The Supreme Court has rejected three appeals involving financial services companies.

Of particular significance to national banks was the court's decision Monday not to hear Bank of America v. Marques. The case concerns a Hispanic woman, Virginia M. Marques, who was fired and then sued the bank under a California employment discrimination law.

After a state appeals court cleared the Marques suit for trial, Bank of America asked the California Supreme Court, and later the U.S. Supreme Court, to dismiss the claim, arguing that the National Bank Act gave it the right to dismiss officers "at its pleasure." Both courts rejected the request.

By declining to hear the case, the Supreme Court left unresolved the question of whether a national bank is subject to state employment discrimination laws.

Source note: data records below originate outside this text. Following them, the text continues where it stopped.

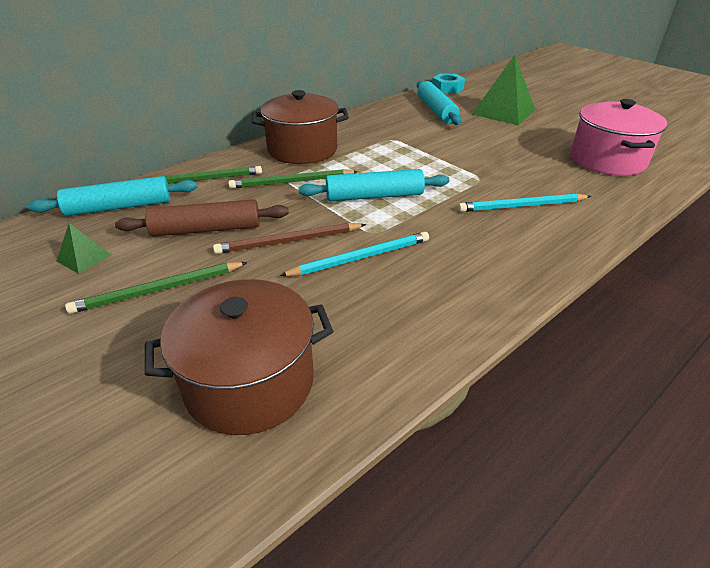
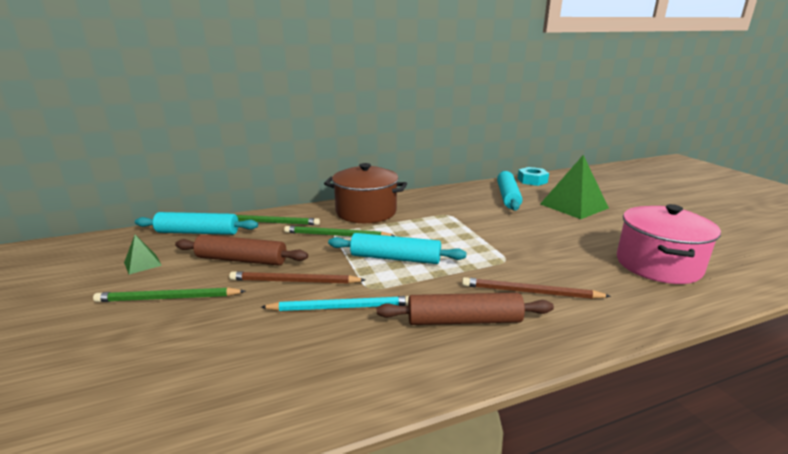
camera: 20 degrees right, 15 degrees down
(249, 382) = (164, 391): brown pot -> none
(484, 245) = (464, 320): none -> brown rolling pin
(521, 206) = (530, 292): turquoise pencil -> brown pencil

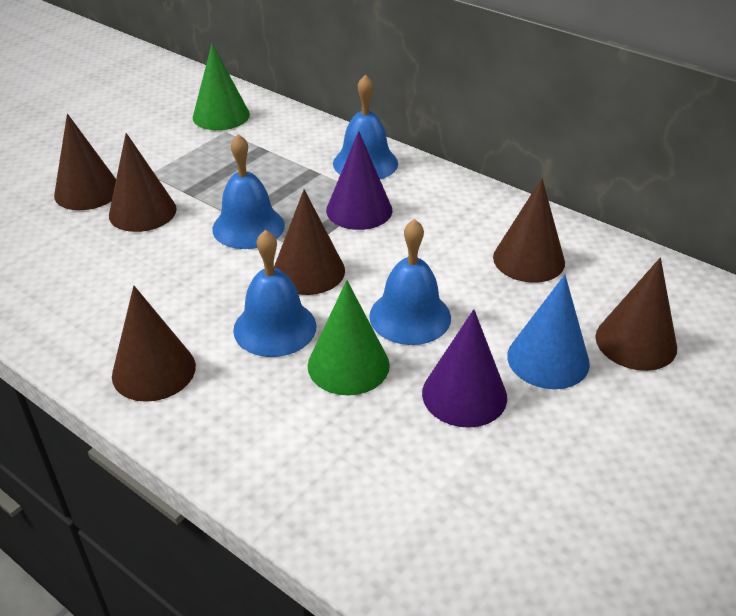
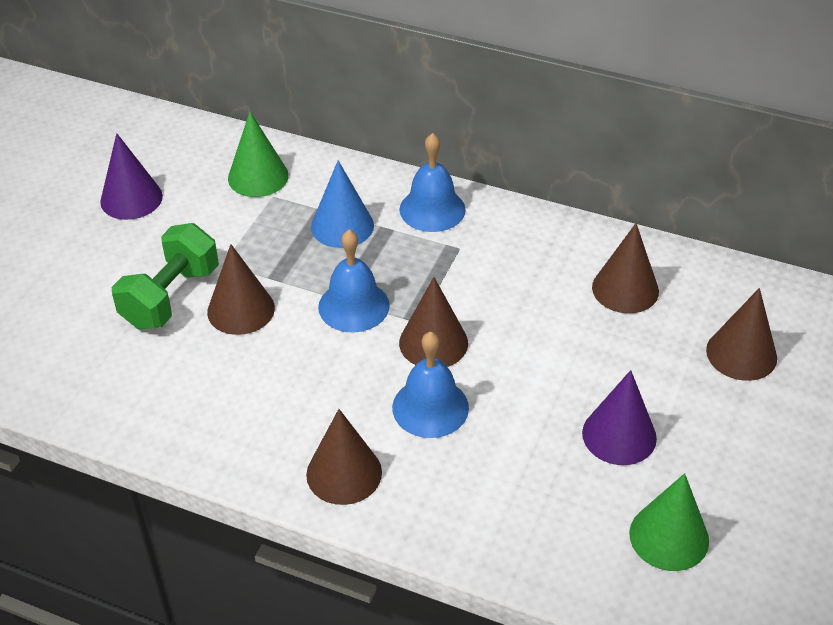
camera: 15 degrees left, 5 degrees up
(87, 191) = (171, 297): brown cone -> green dumbbell
(348, 365) = (511, 429): green cone -> green cone (669, 537)
(359, 210) = (450, 265): purple cone -> purple cone (131, 198)
(410, 316) = (544, 370): blue bell -> none
(548, 359) = (675, 386): blue cone -> blue cone (342, 226)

"We're disappointed that the court declined to take up that case," said Michael F. Crotty, deputy general counsel for litigation at the American Bankers Association. The ABA and the California Bankers Association submitted a friend-of-the-court brief on behalf of Bank of America.

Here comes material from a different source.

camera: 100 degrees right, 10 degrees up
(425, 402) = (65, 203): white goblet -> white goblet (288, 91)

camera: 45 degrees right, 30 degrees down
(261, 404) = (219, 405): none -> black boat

"It leaves an important area of the law unsettled," he said. "There are other court decisions in other jurisdictions that come to an opposite result."

Bank of America spokesman Richard Beebe said the Marques case will go to trial in San Francisco in several weeks. "We're confident that we'll prevail," he said.

The justices also declined to hear an appeal by investors in the former Capital Corporate Federal Credit Union, which provided liquidity to other credit unions. It suffered substantial derivatives losses in 1994 and was subsequently seized by the National Credit Union Administration.

"We're pleased that it's finally over, and gratified by the Supreme Court's decision not to review the case," NCUA Chairman Norman E. D'Amours said.

The plaintiffs in the Cap Corp case-94 credit unions which lost a total of over $20 million-hoped the Supreme Court would overturn a lower court's decision dismissing their claim that NCUA illegally closed the institution.

In the third case, State Farm Mutual Automobile Insurance Co. v. Speroni, the industry unsuccessfully urged the justices to overturn a decision allowing a consumer protection law in Illinois to cover customers who live outside the state.